## [Records supplied]

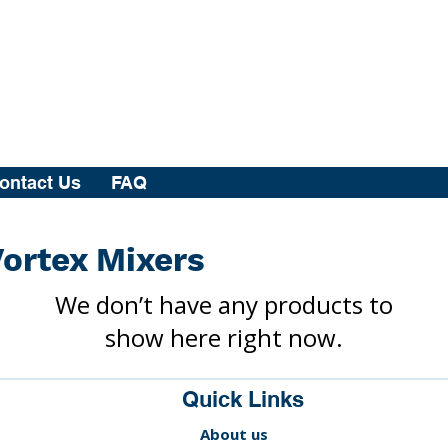
ontact Us
FAQ
ortex Mixers
We don’t have any products to
show here right now.
Quick Links
About us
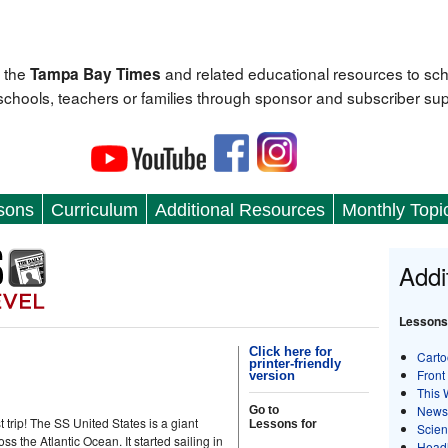
 the
and related educational resources to sc
Tampa Bay Times
 schools, teachers or families through sponsor and subscriber sup
sons
Curriculum
Additional Resources
Monthly Topi
Addi
Lessons
Click here for
Carto
printer-friendly
Front
version
This 
News
Go to
 trip! The SS United States is a giant
Lessons for
Scie
ss the Atlantic Ocean. It started sailing in
Head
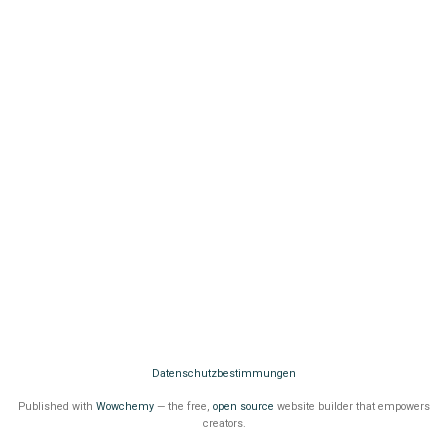
Datenschutzbestimmungen
Published with
Wowchemy
— the free,
open source
website builder that empowers
creators.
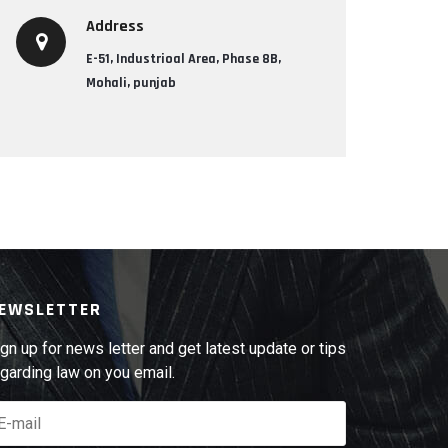
Address
E-51, Industrioal Area, Phase 8B,
Mohali, punjab
EWSLETTER
gn up for news letter and get latest update or tips
garding law on you email.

## [Description of the task]
Go through the text from all the data above and replace each "Lessons" with "Activities", keeping every other line as it is. Leave the pictures out.

## [Written response]
ontact Us
FAQ
ortex Mixers
We don’t have any products to
show here right now.
Quick Links
About us
 the
and related educational resources to sc
Tampa Bay Times
 schools, teachers or families through sponsor and subscriber sup
sons
Curriculum
Additional Resources
Monthly Topi
Addi
Activities
Click here for
Carto
printer-friendly
Front
version
This 
News
Go to
 trip! The SS United States is a giant
Activities for
Scie
ss the Atlantic Ocean. It started sailing in
Head
Datenschutzbestimmungen
Published with
Wowchemy
— the free,
open source
website builder that empowers
creators.
Address
E-51, Industrioal Area, Phase 8B,
Mohali, punjab
EWSLETTER
gn up for news letter and get latest update or tips
garding law on you email.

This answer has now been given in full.